Mom always said, ”money can’t buy happiness,” but it sure can make life easier. So it was with some skepticism that I invited this week’s guest Rachel Sherman, associate professor of sociology at the New School in New York City, on the show.
Sherman’s recent book, Uneasy Street: The Anxieties of Affluence, explores what’s going on inside the heads of the one percent.
I know, I know…who wants to hear unhappy, wealthy people whine about all their problems? Cue the sarcastic “Oh those poor things…”
But Sherman wants to know why so many wealthy people have a hard time accepting the fact that they’re financially secure. To find out what it’s really like for people living on “easy street,” Rachel conducted interviews with fifty affluent New Yorkers, including hedge fund financiers and corporate lawyers, professors and artists, and stay-at-home mothers, to examine their lifestyle choices and their understanding of privilege.

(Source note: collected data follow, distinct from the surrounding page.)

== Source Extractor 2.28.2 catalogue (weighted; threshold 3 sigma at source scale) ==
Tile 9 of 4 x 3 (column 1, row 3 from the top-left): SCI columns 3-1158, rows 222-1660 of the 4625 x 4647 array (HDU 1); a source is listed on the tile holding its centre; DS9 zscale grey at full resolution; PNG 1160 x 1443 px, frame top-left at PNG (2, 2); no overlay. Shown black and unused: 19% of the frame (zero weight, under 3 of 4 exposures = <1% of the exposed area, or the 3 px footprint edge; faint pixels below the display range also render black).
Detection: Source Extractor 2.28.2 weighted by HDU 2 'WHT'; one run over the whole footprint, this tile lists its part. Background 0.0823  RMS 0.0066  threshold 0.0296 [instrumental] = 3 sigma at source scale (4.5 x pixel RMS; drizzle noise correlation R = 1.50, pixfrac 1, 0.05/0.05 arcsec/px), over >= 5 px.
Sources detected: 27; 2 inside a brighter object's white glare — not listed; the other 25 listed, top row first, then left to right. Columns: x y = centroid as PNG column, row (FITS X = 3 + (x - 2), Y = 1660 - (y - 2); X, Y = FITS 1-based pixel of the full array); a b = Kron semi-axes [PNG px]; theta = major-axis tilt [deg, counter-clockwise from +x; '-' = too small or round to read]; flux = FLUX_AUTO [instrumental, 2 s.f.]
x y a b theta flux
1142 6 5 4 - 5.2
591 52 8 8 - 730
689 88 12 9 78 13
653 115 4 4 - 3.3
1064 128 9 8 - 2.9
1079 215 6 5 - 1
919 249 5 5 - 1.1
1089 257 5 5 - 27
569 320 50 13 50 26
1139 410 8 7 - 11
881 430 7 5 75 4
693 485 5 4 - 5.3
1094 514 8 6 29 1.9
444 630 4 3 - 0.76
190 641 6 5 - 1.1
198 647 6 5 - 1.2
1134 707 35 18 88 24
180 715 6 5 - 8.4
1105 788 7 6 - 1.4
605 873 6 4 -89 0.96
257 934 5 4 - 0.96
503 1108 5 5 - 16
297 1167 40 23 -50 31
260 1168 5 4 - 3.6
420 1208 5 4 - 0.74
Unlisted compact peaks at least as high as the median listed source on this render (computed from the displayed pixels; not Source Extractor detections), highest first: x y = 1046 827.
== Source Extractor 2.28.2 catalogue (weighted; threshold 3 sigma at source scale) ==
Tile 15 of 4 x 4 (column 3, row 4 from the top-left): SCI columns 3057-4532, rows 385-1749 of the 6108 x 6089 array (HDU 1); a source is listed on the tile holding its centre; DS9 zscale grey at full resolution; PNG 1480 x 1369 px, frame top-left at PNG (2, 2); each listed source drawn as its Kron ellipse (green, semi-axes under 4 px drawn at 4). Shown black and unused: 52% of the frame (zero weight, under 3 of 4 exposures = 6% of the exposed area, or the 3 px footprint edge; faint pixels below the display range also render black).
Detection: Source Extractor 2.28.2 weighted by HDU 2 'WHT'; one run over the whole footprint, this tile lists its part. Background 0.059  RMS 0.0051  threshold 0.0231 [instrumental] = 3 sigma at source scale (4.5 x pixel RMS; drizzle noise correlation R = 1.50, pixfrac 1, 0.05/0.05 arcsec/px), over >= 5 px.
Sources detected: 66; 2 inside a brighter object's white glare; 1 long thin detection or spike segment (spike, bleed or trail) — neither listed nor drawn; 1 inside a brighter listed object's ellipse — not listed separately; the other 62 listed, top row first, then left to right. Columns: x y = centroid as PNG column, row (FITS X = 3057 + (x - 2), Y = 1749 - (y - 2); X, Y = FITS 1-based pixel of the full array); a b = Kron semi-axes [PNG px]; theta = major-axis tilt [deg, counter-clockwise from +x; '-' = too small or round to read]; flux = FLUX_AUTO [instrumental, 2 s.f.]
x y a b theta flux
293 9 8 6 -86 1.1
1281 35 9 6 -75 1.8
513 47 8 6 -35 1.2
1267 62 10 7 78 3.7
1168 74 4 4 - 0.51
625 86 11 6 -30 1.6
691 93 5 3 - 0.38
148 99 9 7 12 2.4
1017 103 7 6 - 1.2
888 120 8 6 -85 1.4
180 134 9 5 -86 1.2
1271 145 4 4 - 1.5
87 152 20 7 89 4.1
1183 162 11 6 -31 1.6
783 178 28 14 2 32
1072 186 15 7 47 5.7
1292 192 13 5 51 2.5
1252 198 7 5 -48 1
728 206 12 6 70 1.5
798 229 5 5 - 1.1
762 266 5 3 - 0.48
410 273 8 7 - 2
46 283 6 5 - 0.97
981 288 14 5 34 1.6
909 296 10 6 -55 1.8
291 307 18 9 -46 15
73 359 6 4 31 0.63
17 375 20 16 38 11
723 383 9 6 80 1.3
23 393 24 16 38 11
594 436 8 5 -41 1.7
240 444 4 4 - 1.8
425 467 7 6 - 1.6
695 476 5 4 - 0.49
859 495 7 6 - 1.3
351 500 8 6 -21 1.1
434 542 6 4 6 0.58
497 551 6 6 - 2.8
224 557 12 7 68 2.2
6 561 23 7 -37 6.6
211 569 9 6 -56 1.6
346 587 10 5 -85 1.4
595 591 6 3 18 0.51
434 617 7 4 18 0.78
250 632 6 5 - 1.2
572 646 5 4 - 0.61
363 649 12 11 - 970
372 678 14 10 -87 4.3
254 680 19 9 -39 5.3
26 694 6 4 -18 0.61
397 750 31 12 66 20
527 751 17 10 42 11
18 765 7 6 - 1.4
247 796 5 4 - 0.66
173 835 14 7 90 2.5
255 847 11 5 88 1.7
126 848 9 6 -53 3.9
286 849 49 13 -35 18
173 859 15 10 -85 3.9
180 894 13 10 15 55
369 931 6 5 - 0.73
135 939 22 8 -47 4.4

The findings were enlightening, and include the subjects wishing to be “normal,” describing their consumption as reasonable or comparing themselves to those who have more than they do, rather than those with less. They also want to see themselves as hard workers who give back and raise children with good values, and they avoid talking about money.
In the process, Rachel sheds light on how extreme inequality comes to seem ordinary and acceptable to the rest of us.